Topics:
•More on limits which involve infinity:
How to tell if a limit is $\infty$ or $-\infty$ without using the graph
Here are my handwritten (sloppy) notes from class:
Limits at infinity for polynomial and rational functions
• Derivatives: introduction to the idea
There are two ways of looking at what we are trying to achieve with the derivative:
One way : geometrically, thinking about the graph of a function f(x), we are trying to find something like a slope for functions that are not linear. Why would we want to do this? Because the slope of a line represents the rate at which y (or f(x)) is changing as x increases. If you think of x as representing time, that may be helpful. If the slope is 1.5, that means that if x increases by 1, the value of the function will increase by 1.5.
A line has the same slope (rate of change) at every point, but we can’t expect that to be true for a function whose graph is not a line. But hopefully we can find something like a slope at a single point on the graph. It makes sense that this should be the slope of the tangent line at that point, if you think about it. (That’s if there is a tangent line!)
Another way: Thinking about the function itself, the rate of change of the function may represent something we are very interested in. For example, if we have a position function as in the example, the rate of change of the function is the velocity. (Also, for a velocity function, the rate of change will give the acceleration!) We would like to be able to define velocity for position functions which are not linear, meaning that the velocity is not the same at every point.

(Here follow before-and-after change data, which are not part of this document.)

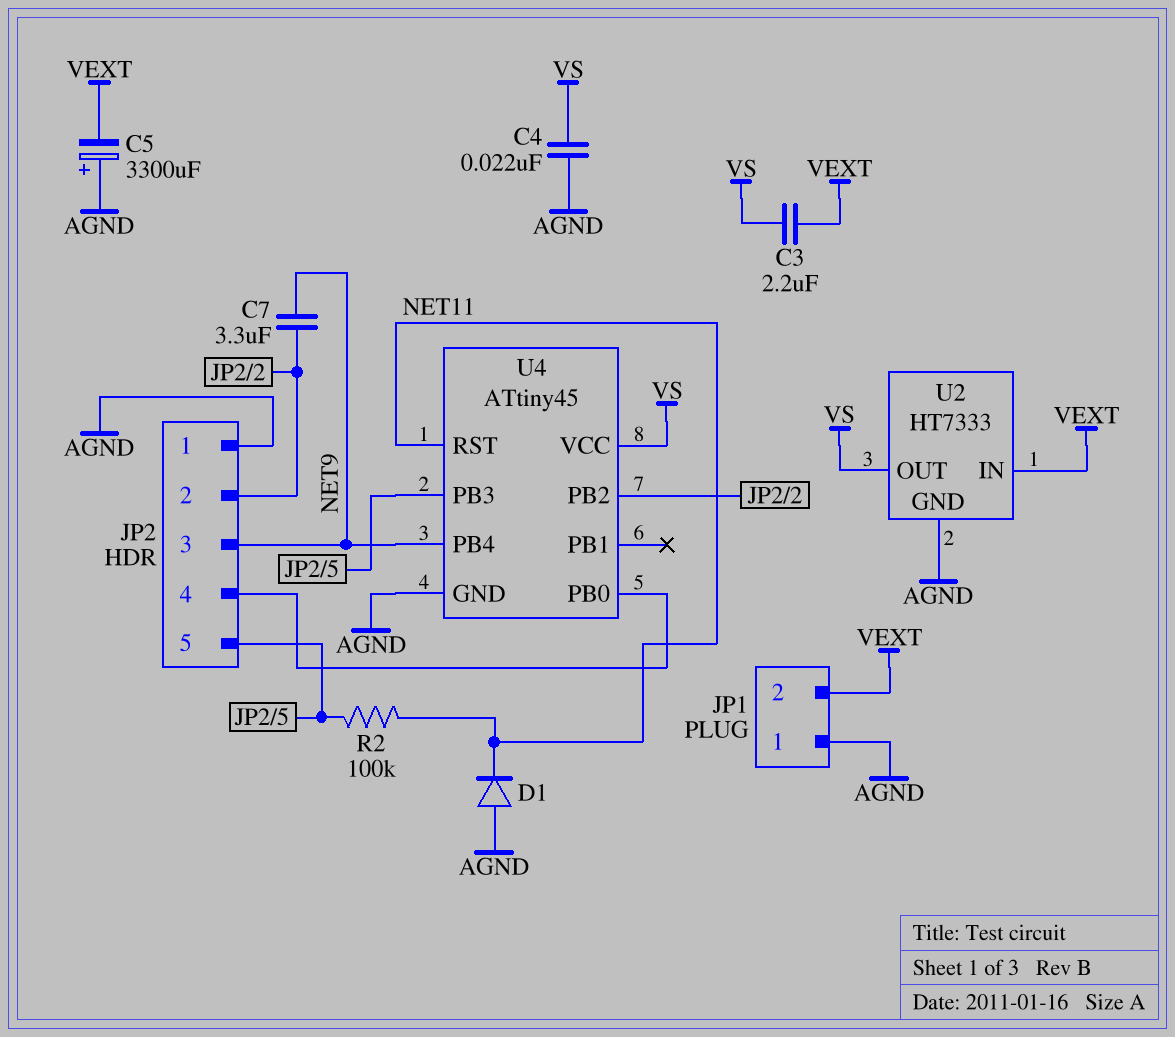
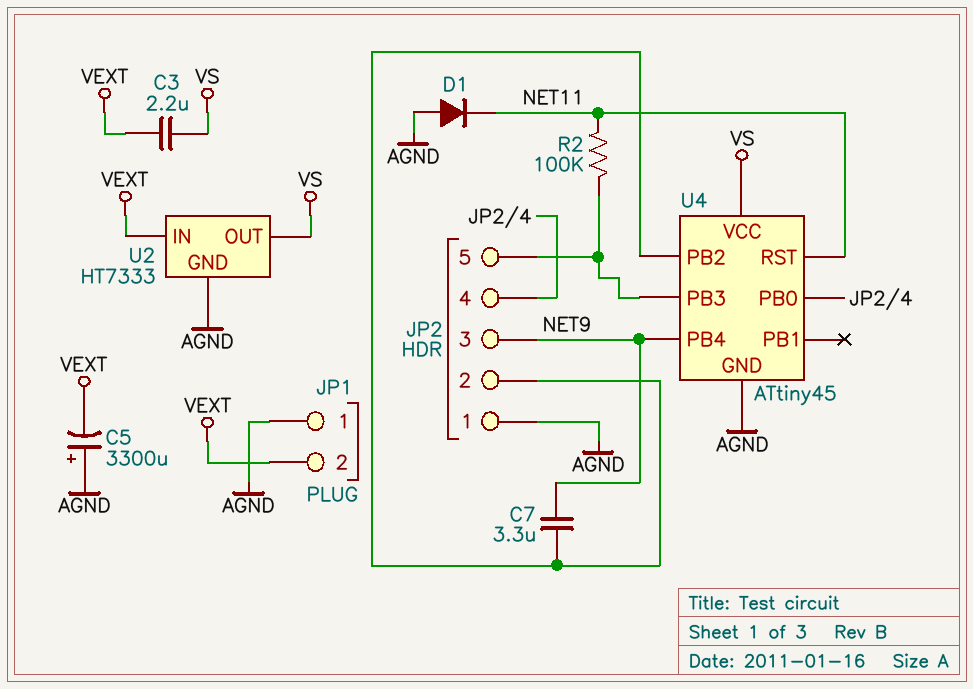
C4: 22nF (AGND, VS) -> none

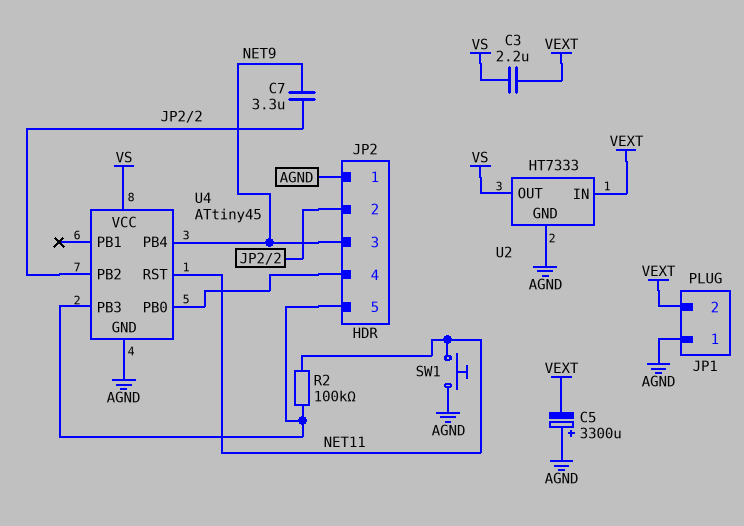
D1: diode (A AGND, K NET11) -> none
SW1: none -> button (AGND, NET11)

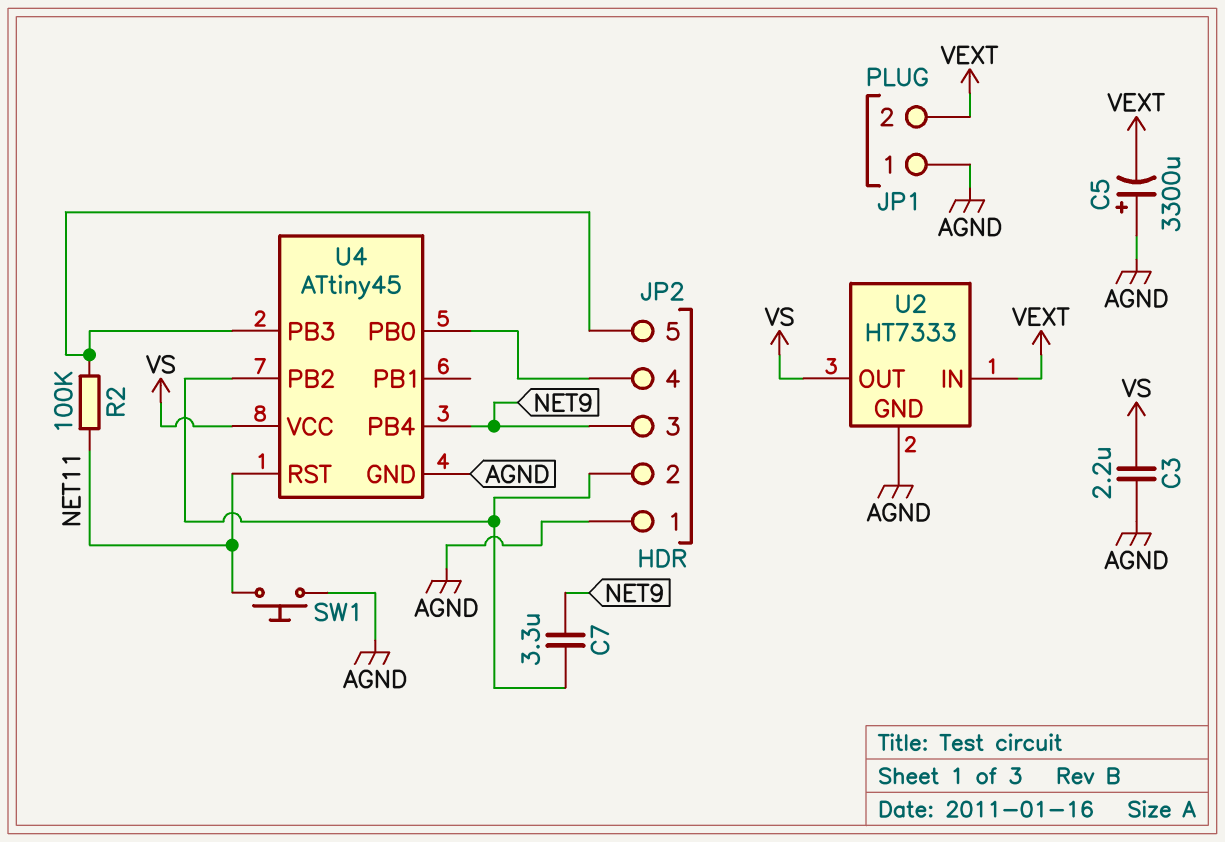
C3: 2.2uF (VEXT, VS) -> 2.2uF (AGND, VS)

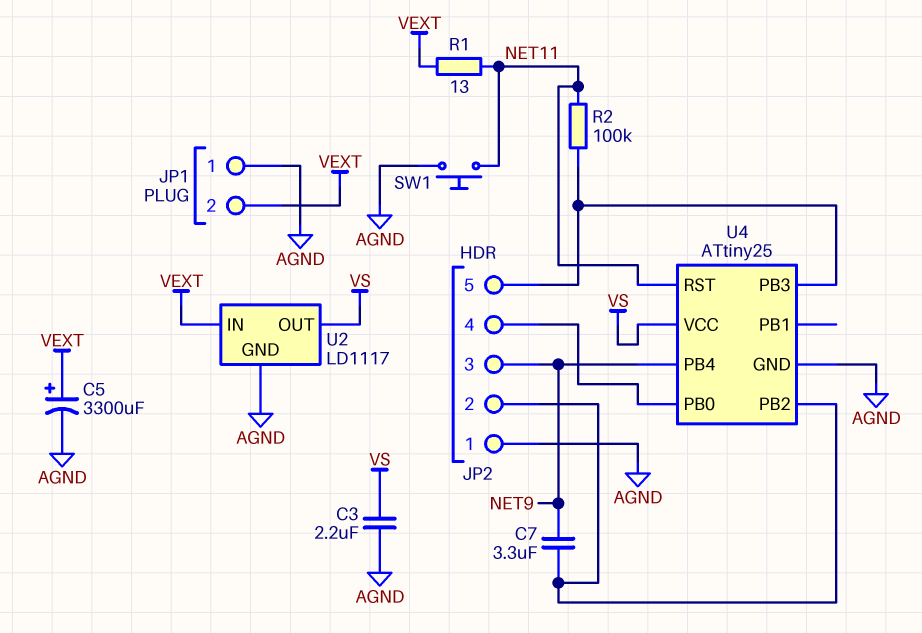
C5: 3300uF (plus AGND, minus VEXT) -> 3300uF (plus VEXT, minus AGND)
R1: none -> 13 (NET11, VEXT)
U2: HT7333 -> LD1117
U4: ATtiny45 -> ATtiny25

Example: I basically used the same example that is used at the start of Chapter 2. The position function represents the height of an object which is dropped from a height of 150 feet, t seconds after it is dropped. The function is
$f(t) = -16t^{2} + 150$
For any function (not just this one), we define the average rate of change (here it’s the average velocity) on an interval $[a,b]$ to be the slope of the secant line that passes through the two points $\left(a, f(a)\right)$ and $\left(b, f(b)\right)$ as
$\frac{f(b) – f(a)}{b-a}$
In class we computed the average rate of change for our position function on the intervals [2, 3] and [2, 2.5] . On your own you can compute the average rate of change on the intervals [2, 2.1] and [2, 2.01] and more if you like… or you can look at the textbook!
Notice that the right-hand endpoints of these intervals are getting closer and closer to 2. The idea is that we want to look at what happens to these slopes (average velocities) as the second point approaches (2, 86). This will mean taking a limit.
Looking at the results from those average velocities, it appears that they do approach a limit and the limit is -64 (or very close to that).
Now we will rewrite the formula for the average velocity a bit. Think of taking the interval [2, 2+h] where h is some (small) number, possibly negative. So we would think of our intervals as [2, 2+1], [2, 2+0.5], [2, 2+0.1], etc. Then the slope of the secant line (the average velocity) would be written as
$\frac{f(2+h) – f(2)}{(2+h)-2} = \frac{f(2+h) – f(2)}{h}$
And we will define the instantaneous velocity at t=2 to be the limit of this as h goes to 0:
$\displaystyle \lim_{h\rightarrow 0} \frac{f(2+h) – f(2)}{h}$
Let’s compute that limit. We already know that $f(2) = 86$. To find $f(2+h)$:
\begin{align*}
f(2+h) = -16(2+h)^{2} + 150 & = -16(4 + 4h + h^{2}) + 150\\
& = -64 -64h -16h^{2} + 150\\
& = 86 -64h – 16h^{2}
\end{align*}
So $f(2+h) – f(2) = 86 -64h – 16h^{2} -86 = -64h – 16h^{2}$
\begin{align*}
\displaystyle \lim_{h\rightarrow 0} \frac{f(2+h) – f(2)}{h} & = \lim_{h\rightarrow 0} \frac{-64h – 16h^{2}}{h}\\
& =\lim_{h\rightarrow 0} \frac{h(-64 – 16h)}{h}\\
& = \lim_{h\rightarrow 0}(-64 – 16h)\\
& = -64 – 16(0) = -64
\end{align*}
So the slope of the tangent line is -64, as we predicted.